Space Adventures Offers Up the Moon for Future Tourists

NEW YORK--The company responsible for brokering the first two space tourist missions to the International Space Station announced today plans for a mission that will send space tourists to the far side of the moon at the cost of $100 million per person.

Deep Space Exploration (DSE)-Alpha will be the first in a series of deep space missions being planned by the Arlington, VA-based Space Adventures. The mission could launch as early as 2008 and will be conducted in cooperation with the Russian Federal Space Agency (FSA) and the Russian space design bureau Energia.

The company is best known for sending space tourists--Dennis Tito in 2001 and Mark Shuttleworth in 2002--to the International Space Station (ISS) for $20 million.

If launched, the mission will mark the first time humans have orbited the moon in more than 30 years.

"It's been far too long," said Space Adventures CEO Eric Anderson. "It's time to go back."

The mission will be flown by a Russian cosmonaut and will carry two commercial passengers. One of the prospective clients is Greg Olsen, the technology entrepreneur and millionaire is scheduled to become the world's third space tourists this October. Olsen booked his trip through Space Adventures.

Olsen, who also attended the press conference, said he was intrigued by the possibility of traveling to the moon.

"People have been asking me if I'm going to do this," Olsen said. "My answer is that I'm really interested but one flight at a time."

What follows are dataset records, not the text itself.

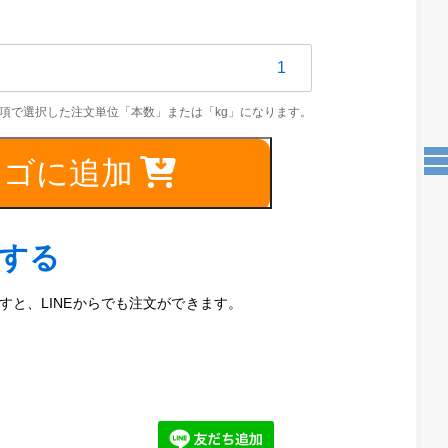
5C
4mm
カゴに追加
文する
と、LINEからでも注文ができます。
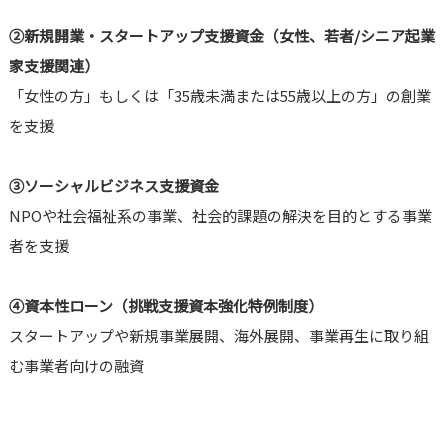
②
新規開業・スタートアップ支援資金（女性、若者/シニア起業
家支援関連）
「女性の方」もしくは「35歳未満または55歳以上の方」の創業
を支援
③
ソーシャルビジネス支援資金
NPOや社会福祉系の事業、社会的課題の解決を目的とする事業
者を支援
④
資本性ローン（挑戦支援資本強化特例制度）
スタートアップや新規事業展開、海外展開、事業再生に取り組
む事業者向けの融資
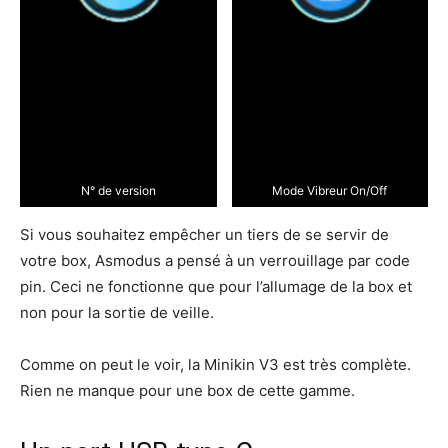
N° de version
Mode Vibreur On/Off
Si vous souhaitez empêcher un tiers de se servir de
votre box, Asmodus a pensé à un verrouillage par code
pin. Ceci ne fonctionne que pour l’allumage de la box et
non pour la sortie de veille.
Comme on peut le voir, la Minikin V3 est très complète.
Rien ne manque pour une box de cette gamme.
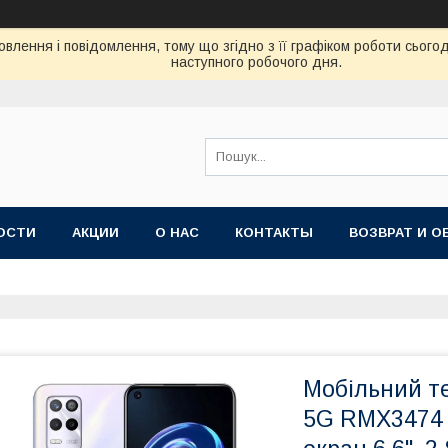
влення і повідомлення, тому що згідно з її графіком роботи сього
наступного робочого дня.
ОСТИ
АКЦИИ
О НАС
КОНТАКТЫ
ВОЗВРАТ И О
Мобільний т
5G RMX3474 4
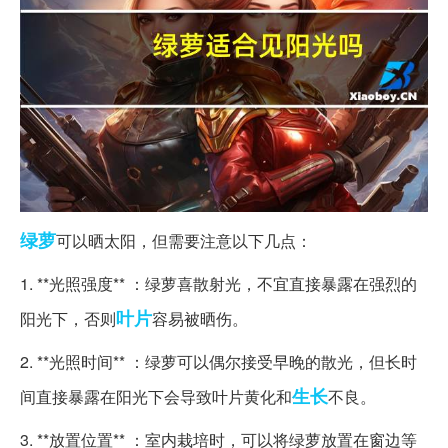
绿萝
可以晒太阳，但需要注意以下几点：
1. **光照强度** ：绿萝喜散射光，不宜直接暴露在强烈的
叶片
阳光下，否则
容易被晒伤。
2. **光照时间** ：绿萝可以偶尔接受早晚的散光，但长时
生长
间直接暴露在阳光下会导致叶片黄化和
不良。
3. **放置位置** ：室内栽培时，可以将绿萝放置在窗边等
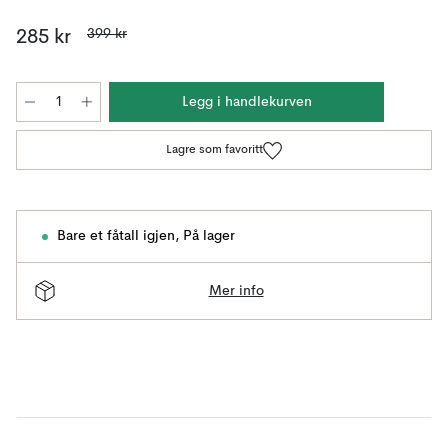
399 kr
285 kr
Legg i handlekurven
Lagre som favoritt
Bare et fåtall igjen
,
På lager
Mer info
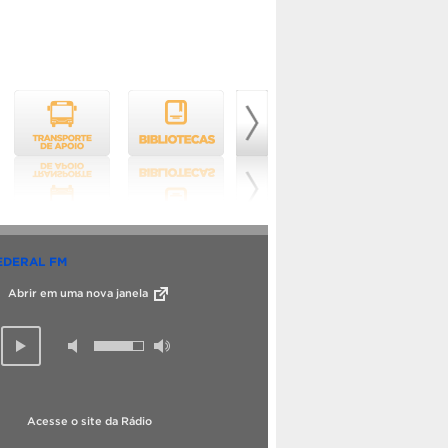
EDERAL FM
Abrir em uma nova janela
Acesse o site da Rádio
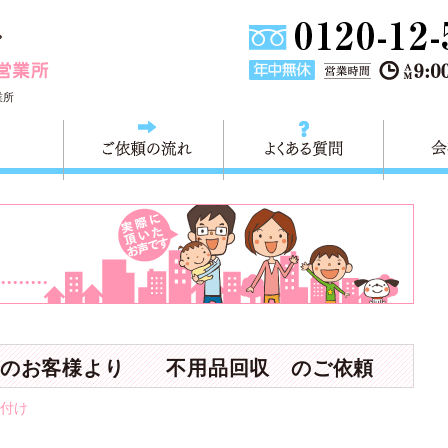
東京都墨田区不用品・粗大ごみの回収処分 快適生活墨田営業
業所
料金
ご依頼の流れ
よくある
 のお客様より 不用品回収 のご依頼
付け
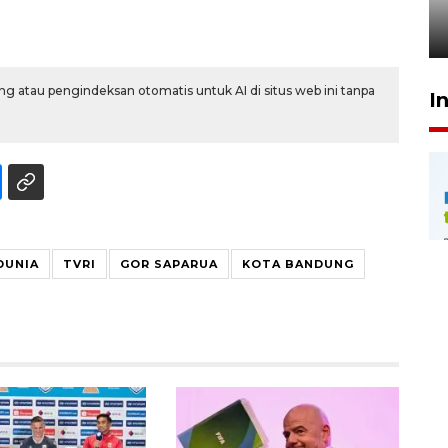
penegak hukum
29 Juli 2026 00:31
g atau pengindeksan otomatis untuk AI di situs web ini tanpa
I
DUNIA
TVRI
GOR SAPARUA
KOTA BANDUNG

Living conditions on the spacecraft will be tight, as the interior will have a volume of approximately 350 cubic feet, about as large as the inside of a large SUV.

Like the company's previous orbital missions, DSE-alpha will rely upon the Soyuz TMA spacecraft, the latest incarnation of the Soyuz spacecrafts that have served as the workhorses of the Russian space program since the 1960s.

Unlike other Space Adventure missions, however, DSE-Alpha will also use an additional propulsion module known as the Block DM to provide the extra thrust required to reach the moon.

Anderson said that the five-fold price increase for the lunar mission over that of previous orbital mission is justified because it will require the launching of two spacecrafts instead of one.

Anderson also pointed out that seats on the orbital flights to the ISS were part of missions already bought and paid for by the Russian government.

Final mission details are still being worked out, but two scenarios are possible, Anderson said. One requires the crew to dock at the ISS for up to 14 days before launching off on an approximate six-day flight to the moon.

In the second scenario, the ISS will not be used and the crew will orbit the Earth for approximately three days before blasting off for the moon.

Anderson told SPACE.com that the decision of which scenario is ultimately used will depend on a variety of factors, including who will fly and the status of ISS when the first mission occurs.

Depending on which scenario is used, the Soyuz rendezvous with the Block DM will either occur at the ISS or in low earth orbit.

Anderson said that prior to the actual mission, a rigorous systems test will be conducted on both the Soyuz and Block DM would. Practice rendezvous' between the two spacecrafts, as well as a unmanned lunar flight, are also planned. 

Anderson said his company has identified over 1000 individuals who have the financial resources to afford such a flight.

Also present at the news conference were FSA press secretary, Vyaheslav Davidenko, and Energia President, Nikolai Sevastyanov.

Sevastyanov told SPACE.com that the Russian government is currently developing several lunar and deep space programs, including production of a reusable spaceplane dubbed "Kliper," as well as plans for a lunar settlement.

Asked whether he expects Space Adventures to be involved in any of those plans, Sevastyanov said he had no objections.

"If they are interested and have the wherewithal, they are very welcome," he said.